Background— Prevalence of microvolt T-wave alternans (TWA) and the strength of its association with torsade de pointes (TdP) history have not been fully investigated in patients with long QT syndrome (LQTS). Methods and Results— Twenty-four–hour continuous 12-lead ECGs were recorded in 10 healthy subjects (5 men; median age, 21.5 years) and 32 patients (13 men; median age, 13 years) with LQTS types 1 (n=18), 2 (n=4), 3 (n=4), and unidentified (n=6).
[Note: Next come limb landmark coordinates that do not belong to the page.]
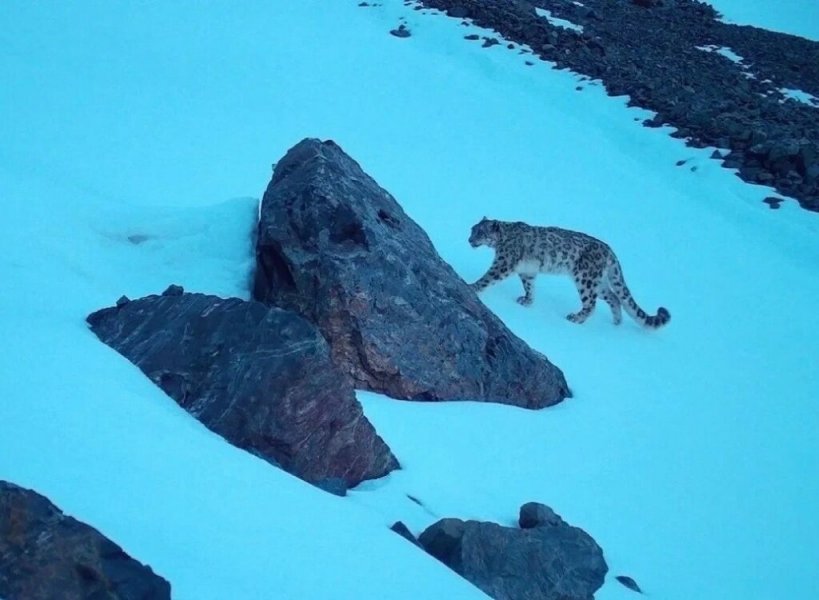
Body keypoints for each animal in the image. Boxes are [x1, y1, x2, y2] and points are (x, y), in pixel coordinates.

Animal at [470, 218, 668, 328]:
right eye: (472, 229)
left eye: (480, 232)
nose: (469, 240)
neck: (501, 240)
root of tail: (610, 251)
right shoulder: (528, 271)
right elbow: (529, 286)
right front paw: (527, 300)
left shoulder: (504, 263)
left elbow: (488, 278)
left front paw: (472, 286)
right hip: (599, 283)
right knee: (614, 297)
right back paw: (617, 322)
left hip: (585, 279)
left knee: (591, 304)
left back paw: (576, 318)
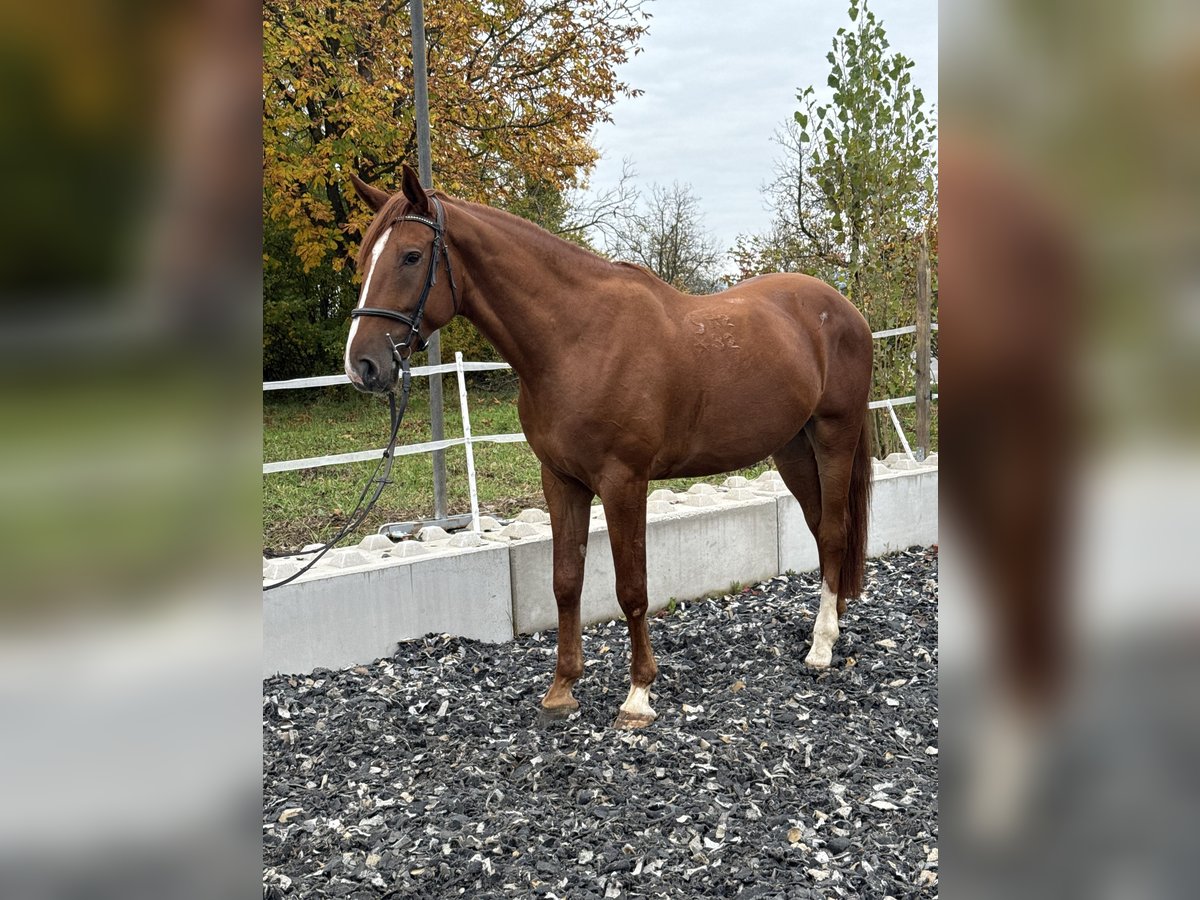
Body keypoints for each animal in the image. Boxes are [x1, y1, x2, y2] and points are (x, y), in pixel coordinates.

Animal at [343, 164, 874, 729]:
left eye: (411, 256)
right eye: (365, 258)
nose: (363, 365)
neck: (578, 340)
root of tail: (844, 308)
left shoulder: (624, 482)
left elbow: (631, 588)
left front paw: (638, 694)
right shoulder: (561, 480)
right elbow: (565, 581)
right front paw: (561, 689)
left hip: (833, 436)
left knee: (835, 532)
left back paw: (822, 646)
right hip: (792, 448)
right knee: (820, 528)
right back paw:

Peak TWA was determined by the Modified Moving Average method. None of the healthy subjects had TWA ≥42 µV. All 8 (100%) LQTS patients with a history of TdP exhibited TWA ≥42 µV, whereas only 14 (58.3%) of the 24 LQTS patients without TdP history reached ≥42 µV (p=0.04). Thus, the 42-µV cut point provided 100% sensitivity and 41.7% specificity for an association with TdP history. In the 22 (68.8%) LQTS patients with TWA ≥42 µV, only 2 (median; interquartile range, 1–3) leads exhibited TWA ≥42 µV. Highest TWA levels were recorded in precordial leads (V 1 –V 6 ) in 30 (93.8%) patients, most frequently in lead V 2 (43.8%). A single ECG lead detected only ≤63.6% of TWA ≥42 µV episodes, whereas the combined leads V 2 to V 5 detected 100% of TWA ≥42 µV. Conclusions— Microvolt TWA is far more prevalent in LQTS patients than previously reported and is strongly associated with TdP history. TWA should be monitored from precordial leads in LQTS patients. The use of a limited set of ECG leads in conventional monitoring has led to underestimation of TWA and its association with TdP.